Elijah Newren April 17, 2022, 5:05 a.m. UTC | #16
On Fri, Apr 15, 2022 at 10:41 PM Edmundo Carmona Antoranz
<eantoranz@gmail.com> wrote:
>
> On Fri, Apr 15, 2022 at 10:33 PM Junio C Hamano <gitster@pobox.com> wrote:
> >
> > It would be wonderful if a single command like replay can be used to
> > say "In the old history master..seen I have bunch of merges.  master
> > used to be M but now it is at N.  Rebuild M..S on top of N _but_
> > with a bit of twist.  Some of the topics in M...S may have been
> > merged to 'master' between M..N and the replayed history on top of N
> > does not want to have a merge from such 'already graduated' topics.
> > Many topics are updated, either by adding a new commit on top or
> > completely rewritten, and we want an updated tip of these topic
> > branches, not the old tip that I merged when I created M..S chain,
> > when replaying the history on top of N."
> >
> > That kind of operation is quite different from what "rebase" does,
> > and deserves to be under a different name.
> >
>
> Let me work a little bit on your workflow to see what I can do.

Replaying merges is something I've put a little thought into, so allow
me to provide some pointers that may help.  Merges need special
handling for replaying, and in my opinion, doing either just a new
merge of the new trees (what rebase --rebase-merges does), or just
reusing existing trees (what you proposed to start this thread) are
both suboptimal, though the former is likely to just be annoying and
require potentially unnecessary user refixing, whereas the latter can
silently discard changes or reintroduce discarded changes and could be
dangerous.  More details on both of these...

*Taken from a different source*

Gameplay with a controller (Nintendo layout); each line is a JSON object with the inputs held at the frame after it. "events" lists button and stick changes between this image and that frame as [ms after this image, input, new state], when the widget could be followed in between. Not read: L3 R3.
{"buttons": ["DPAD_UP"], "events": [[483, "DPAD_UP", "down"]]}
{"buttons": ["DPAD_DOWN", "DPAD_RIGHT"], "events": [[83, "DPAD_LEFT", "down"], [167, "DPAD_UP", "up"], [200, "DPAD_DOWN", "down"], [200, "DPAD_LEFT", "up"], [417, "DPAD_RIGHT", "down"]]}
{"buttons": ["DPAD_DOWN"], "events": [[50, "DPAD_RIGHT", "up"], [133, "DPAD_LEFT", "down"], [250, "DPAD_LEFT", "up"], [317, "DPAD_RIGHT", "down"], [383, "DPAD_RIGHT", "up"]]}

An important part about merges is they may have resolved conflicts --
both textual (the standard conflict markers people have to resolve)
and semantic (e.g. one person changes the API of some function, and
the other branch being merged adds a caller of that function, so the
merge has to modify the new caller to use the new API).  We do not
just want to do a new merge and re-use the commit message (as rebase
--rebase-merges does), for two reasons: (1) the user either has to
re-resolve the textual conflict resolutions by hand, or use rerere
which requires a working tree (and we'd like replays to proceed
without a working tree where possible), and (2) it tosses semantic
merge conflict resolutions entirely.  We also do not just want to use
existing trees as-is (as you started with in your patch), for three
reasons: (1) when we move to a new base the new merge needs to include
the changes from the newer base, (2) the topic might have additional
changes added (or removed) during the "rebase" which need to be
reflected in the merge as well, and (3) the merge may have had
additional changes stuffed directly into it to solve semantic
conflicts which we want "ported" to the new merge commit.    So, for
handling merges, we should avoid both of these overly simplistic
mechanisms, and do something that tries to handle forward-porting
these conflict resolutions.  I have outlined steps to do so at
https://lore.kernel.org/git/CABPp-BHp+d62dCyAaJfh1cZ8xVpGyb97mZryd02aCOX=Qn=Ltw@mail.gmail.com/

> Tip: It will probably come out in the shape of a script. We can talk about
> what to do with it later.

Note that we've worked hard to replace scripts with builtins in git,
especially in the case of rebase.  Scripts are great for prototyping,
and I fully support that, but I'd rather that scripts remained a
prototype.  I'd be sad to see us regress and return to scripts for
rebase.

> > Compared to that, "replay exactly the same set of commits in the
> > same shape on top of a different commit whose tree happens to be the
> > same as the original", is a mere special case of "rebase" that is
> > not all that interesting.  It may be a worthwhile thing to do to
> > teach "rebase" capable of doing so reliably and more efficiently,
> > but that still falls into "improving rebase" category, not meriting
> > a separate command.
>
> I agree that it might not require a full separate command. I'll see if
> I am able to get it into rebase.

If you'd like to try out some of the ideas in the link above for
handling replaying of merges, feel free.  I've done a little bit of
playing with this idea, and would be especially interested to learn of
any new testcases or challenges you come up with.  I think a full
implementation requires changes to the merge machinery (at each of the
merge-ort.c, ll-merge.c, and maybe even xdiff/ levels), on top of the
merge machinery changes being driven by the merge-tree changes.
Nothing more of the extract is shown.